Bombeiros que combatem incêndios florestais conhecem o princípio do contrafogo. A técnica consiste em extinguir o incêndio suprimindo o combustível. Para isso, acende-se um fogo um pouco à frente do incêndio principal; esse novo foco de incêndio, que tem de ser comportado e controlado, vai eliminar a vegetação naquela zona. Quando incêndio principal avançar e chegar a esse ponto, não vai encontrar mais madeira para queimar. Assim, se extinguirá.
Em sentido figurado, usa-se o termo “acender um contrafogo” para designar uma técnica utilizada em política: quando surge um escândalo com potencial de estrago, acende-se um contrafogo, ou seja, cria-se um novo escândalo, que abafará o primeiro. Nosso ex-presidente utilizava essa técnica dia sim, outro também.
O escândalo da propina das Arábias, paga em forma de diamantes destinados ao capitão, não sai das manchetes nem das conversas. Cada dia, novas revelações atiçam as chamas do incêndio. As pobres explicações do ex-presidente fugido não passam de balbuciamentos acanhados, insuficientes para aplacar as labaredas.
Nesse contexto de salve-se quem puder, um deputado bolsonarista de ar adolescente decidiu tomar as rédeas da situação e acender um contrafogo. Terá sido comandado por sua hierarquia? Difícil saber. O fato é que aproveitou o Dia Internacional dos Direitos da Mulher para dar um show de baixaria em plena Câmara Federal. Acredito que não é necessário repetir aqui as palavras sórdidas que o deputado pronunciou, cabecinha encimada por uma peruca amarela – o Brasil inteiro tomou conhecimento.

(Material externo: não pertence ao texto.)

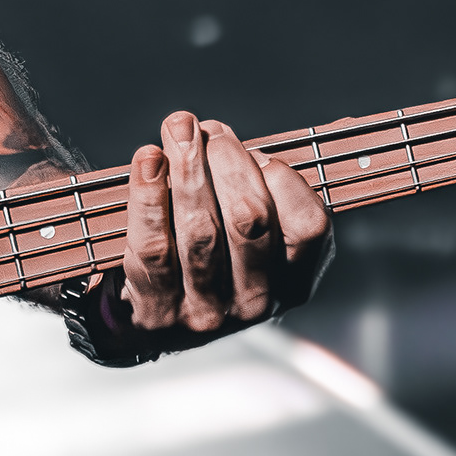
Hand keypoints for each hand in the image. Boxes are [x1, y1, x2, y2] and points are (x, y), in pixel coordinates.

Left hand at [117, 112, 329, 341]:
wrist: (154, 327)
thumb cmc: (212, 264)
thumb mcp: (256, 244)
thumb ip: (255, 194)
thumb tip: (218, 136)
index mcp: (294, 282)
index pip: (307, 225)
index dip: (282, 178)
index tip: (256, 152)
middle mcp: (256, 302)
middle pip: (249, 220)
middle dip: (228, 162)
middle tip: (207, 129)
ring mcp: (206, 311)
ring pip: (200, 230)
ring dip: (188, 169)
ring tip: (178, 128)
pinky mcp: (157, 310)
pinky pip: (153, 246)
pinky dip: (148, 196)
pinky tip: (148, 160)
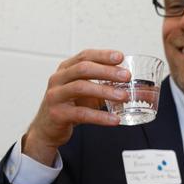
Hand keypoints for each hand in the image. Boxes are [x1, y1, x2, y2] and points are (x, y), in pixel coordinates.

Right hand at [22, 49, 128, 165]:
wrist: (47, 129)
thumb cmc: (69, 106)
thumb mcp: (87, 92)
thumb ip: (106, 86)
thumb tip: (136, 87)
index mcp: (66, 69)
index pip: (85, 56)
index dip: (103, 55)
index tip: (120, 57)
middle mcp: (58, 79)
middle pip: (83, 68)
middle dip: (107, 71)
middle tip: (126, 76)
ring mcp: (56, 96)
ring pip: (81, 87)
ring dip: (105, 91)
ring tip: (124, 96)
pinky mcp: (57, 114)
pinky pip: (81, 113)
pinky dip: (100, 116)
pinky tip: (114, 119)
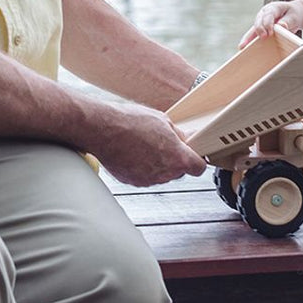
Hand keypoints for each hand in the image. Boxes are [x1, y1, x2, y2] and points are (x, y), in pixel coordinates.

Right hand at [91, 102, 206, 186]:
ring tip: (143, 144)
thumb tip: (187, 139)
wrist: (103, 130)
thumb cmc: (131, 122)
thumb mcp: (163, 120)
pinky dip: (142, 167)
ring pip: (161, 174)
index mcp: (177, 157)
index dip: (196, 160)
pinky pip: (145, 176)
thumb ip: (179, 135)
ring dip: (157, 162)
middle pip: (179, 171)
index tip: (193, 154)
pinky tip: (133, 152)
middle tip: (162, 142)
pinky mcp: (134, 182)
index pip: (198, 168)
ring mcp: (149, 180)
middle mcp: (165, 173)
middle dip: (174, 158)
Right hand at [239, 0, 302, 47]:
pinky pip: (254, 36)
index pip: (269, 15)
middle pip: (259, 21)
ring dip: (248, 38)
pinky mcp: (260, 29)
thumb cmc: (294, 15)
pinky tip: (245, 49)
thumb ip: (288, 21)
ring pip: (253, 29)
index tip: (270, 33)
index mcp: (273, 7)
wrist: (293, 15)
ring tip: (243, 47)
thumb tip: (281, 26)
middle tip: (262, 38)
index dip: (268, 23)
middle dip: (259, 30)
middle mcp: (264, 13)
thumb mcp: (294, 16)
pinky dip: (250, 42)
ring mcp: (261, 21)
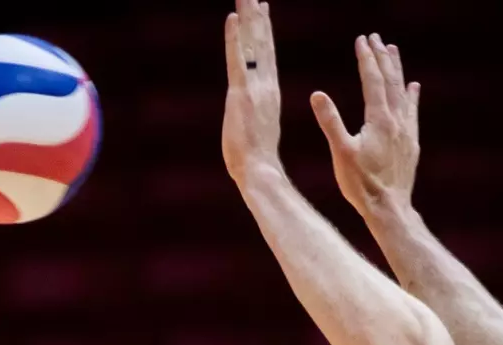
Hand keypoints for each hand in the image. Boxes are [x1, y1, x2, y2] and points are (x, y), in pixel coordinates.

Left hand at [221, 0, 281, 185]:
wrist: (259, 169)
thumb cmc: (256, 158)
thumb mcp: (256, 127)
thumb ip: (253, 112)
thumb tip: (247, 111)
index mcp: (270, 91)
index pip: (266, 53)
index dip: (264, 29)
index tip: (262, 8)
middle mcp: (265, 84)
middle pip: (261, 42)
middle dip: (257, 16)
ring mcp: (254, 87)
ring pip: (251, 45)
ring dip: (248, 18)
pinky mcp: (240, 94)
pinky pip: (237, 59)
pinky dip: (234, 38)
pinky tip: (232, 18)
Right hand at [309, 33, 419, 218]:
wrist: (389, 208)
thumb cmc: (361, 184)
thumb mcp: (340, 152)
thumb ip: (330, 121)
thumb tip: (317, 94)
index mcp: (379, 119)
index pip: (372, 80)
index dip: (366, 59)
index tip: (361, 40)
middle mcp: (396, 120)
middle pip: (390, 80)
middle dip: (382, 57)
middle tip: (376, 38)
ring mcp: (406, 130)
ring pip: (403, 92)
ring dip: (397, 70)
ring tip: (394, 51)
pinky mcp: (411, 143)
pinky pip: (413, 110)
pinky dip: (412, 95)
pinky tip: (414, 87)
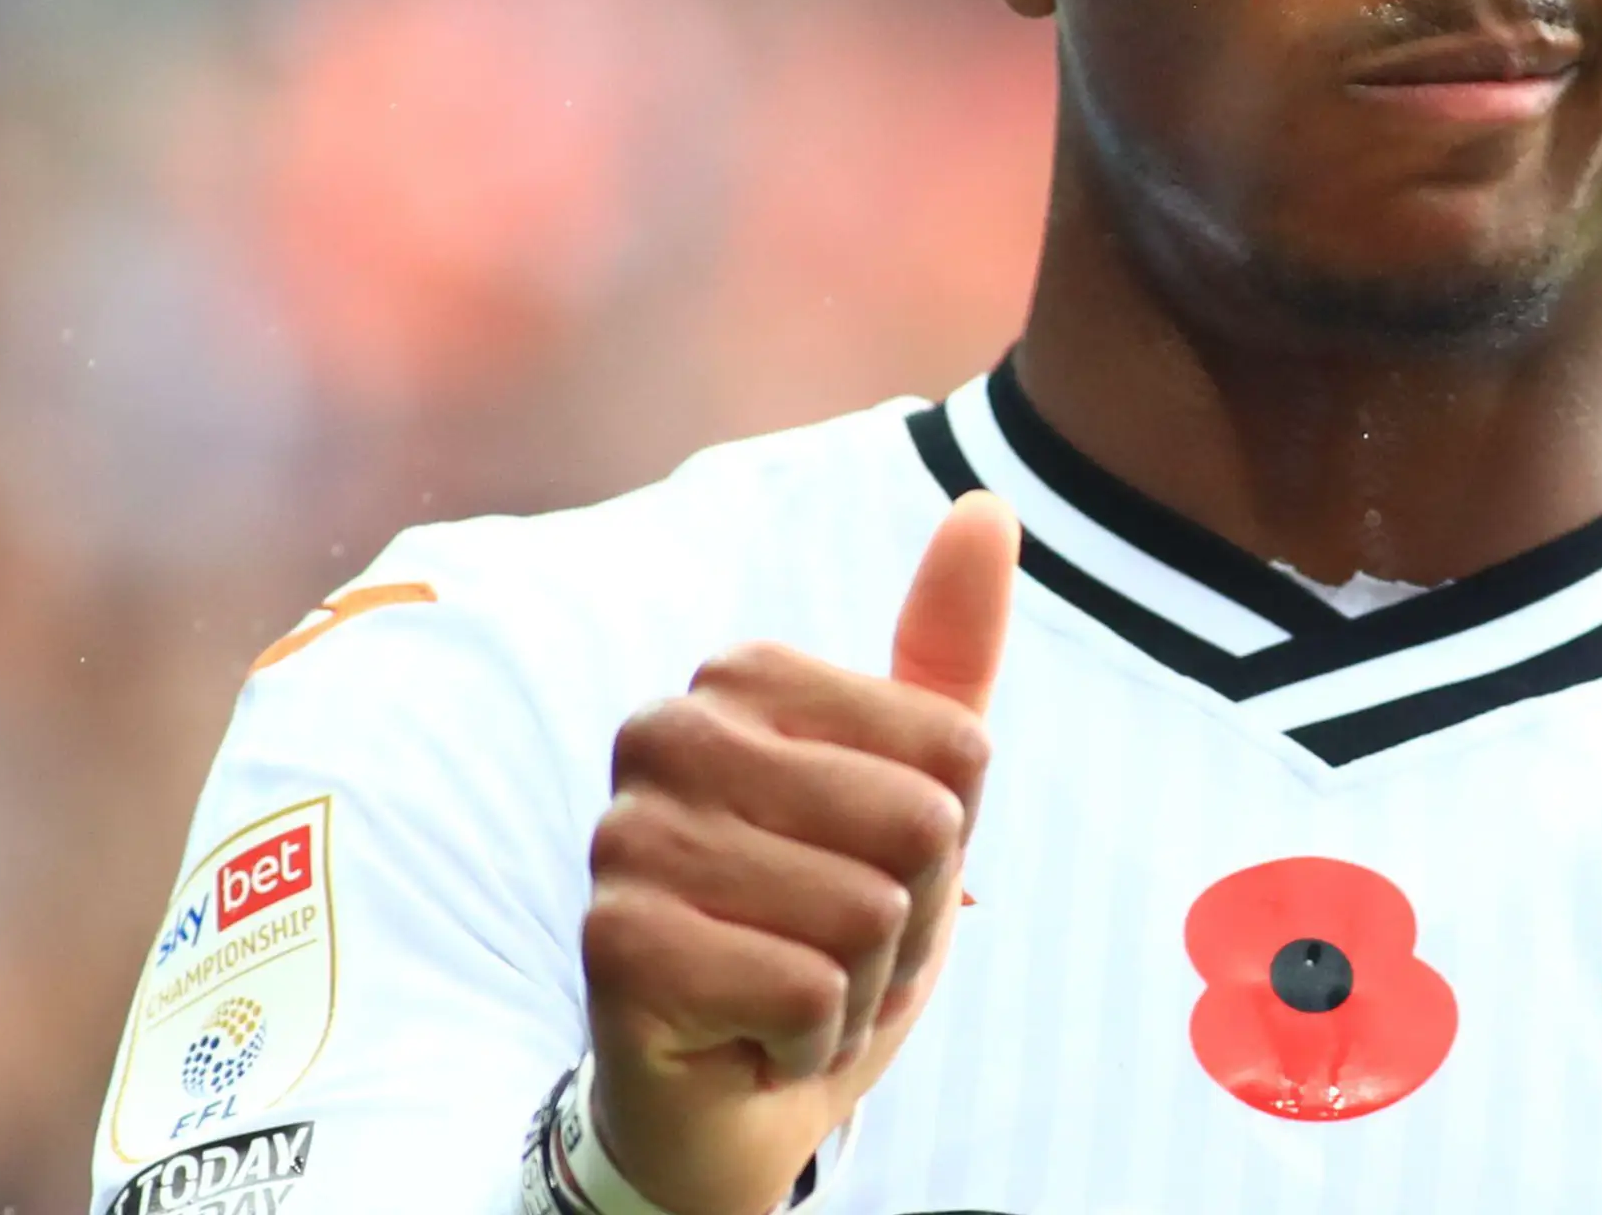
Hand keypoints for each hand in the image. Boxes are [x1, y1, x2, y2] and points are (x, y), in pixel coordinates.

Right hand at [581, 491, 1018, 1214]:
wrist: (731, 1096)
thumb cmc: (826, 929)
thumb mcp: (919, 794)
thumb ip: (950, 655)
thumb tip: (987, 505)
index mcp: (741, 679)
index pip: (956, 749)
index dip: (948, 842)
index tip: (870, 871)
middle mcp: (666, 735)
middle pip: (918, 825)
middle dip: (909, 917)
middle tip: (837, 946)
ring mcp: (626, 836)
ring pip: (866, 912)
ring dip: (861, 986)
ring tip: (795, 989)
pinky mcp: (615, 944)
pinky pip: (808, 990)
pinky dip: (811, 1039)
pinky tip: (756, 1037)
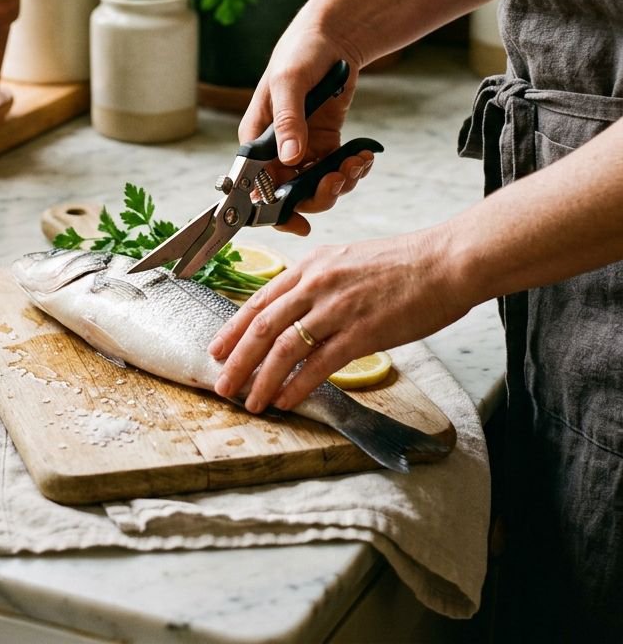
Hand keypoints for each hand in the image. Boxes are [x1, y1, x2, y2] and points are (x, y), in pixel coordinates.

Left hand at [207, 226, 467, 413]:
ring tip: (251, 402)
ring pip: (284, 348)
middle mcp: (317, 283)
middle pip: (262, 326)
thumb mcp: (349, 261)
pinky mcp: (362, 332)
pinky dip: (298, 385)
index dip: (233, 328)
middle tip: (221, 385)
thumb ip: (321, 282)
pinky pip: (319, 364)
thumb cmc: (404, 264)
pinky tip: (286, 401)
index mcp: (312, 264)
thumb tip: (299, 308)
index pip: (260, 300)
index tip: (217, 349)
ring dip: (263, 380)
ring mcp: (338, 308)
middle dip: (237, 360)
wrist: (445, 262)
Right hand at [240, 3, 373, 234]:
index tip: (297, 222)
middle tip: (338, 180)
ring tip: (357, 163)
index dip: (272, 211)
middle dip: (317, 196)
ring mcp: (302, 149)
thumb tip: (290, 158)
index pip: (255, 187)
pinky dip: (352, 170)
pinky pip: (336, 171)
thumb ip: (288, 121)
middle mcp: (276, 150)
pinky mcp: (325, 145)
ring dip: (340, 183)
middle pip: (290, 195)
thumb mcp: (289, 83)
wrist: (332, 37)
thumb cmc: (300, 53)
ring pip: (316, 188)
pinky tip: (363, 156)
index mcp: (256, 139)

O que me perturba não é tanto o tom arrogante do rapaz que olha com desdém seus compatriotas menos afortunados – essa soberba é própria a todos os devotos do capitão. O que me impressiona é a fixação que essa gente tem em matéria sexual.
“Imbrochável” foi o neologismo que Bolsonaro criou e pronunciou em diversas ocasiões referindo-se a sua pessoa. Teve também aquela vez em que ele chamou os brasileiros de “maricas” por tentarem se proteger contra a covid. O fato de ter uma filha mulher, que ele qualificou de “fraquejada”, também enriquece a coleção. E o episódio do “golden shower”, que ele fez questão de divulgar para toda a população? Lembro ainda do dia em que, no cercadinho, ele se virou para um repórter que tinha feito uma pergunta incômoda e o insultou dizendo que “tinha uma cara terrível de homossexual”.
Ficou claro que Bolsonaro sofre de pesados distúrbios de identidade sexual. Sua fixação com o assunto o denuncia. O que eu não sabia é que a doença é contagiosa. Talvez por se sentir muito próximo ao ex-presidente ou talvez por ter passado muito tempo próximo a ele, o deputado com ar adolescente demonstra ter absorvido o cacoete. Ou talvez essa característica já lhe venha de nascença. O moço vai pelo mesmo caminho que Seu Mestre: demonstra fixação em matéria sexual. Podia ter escolhido outro tema pra rodar a baiana: falar mal dos índios, do currículo escolar, da Nicarágua, do ministério do Lula. Mas não, foi atraído pela matéria sexual.
No caso do deputado, um bom psicólogo pode até resolver o transtorno. Já para o ex-presidente, psicólogo não resolve. É bom ir chamando logo a equipe do manicômio. E que tragam injeção de calmante e camisa de força.
Post scriptum
O contrafogo do rapaz não funcionou, deu chabu. Os profissionais da mídia tradicional não são bobos – deram pouca atenção ao discurso indecoroso. As joias continuam sob os holofotes e Bolsonaro, na berlinda.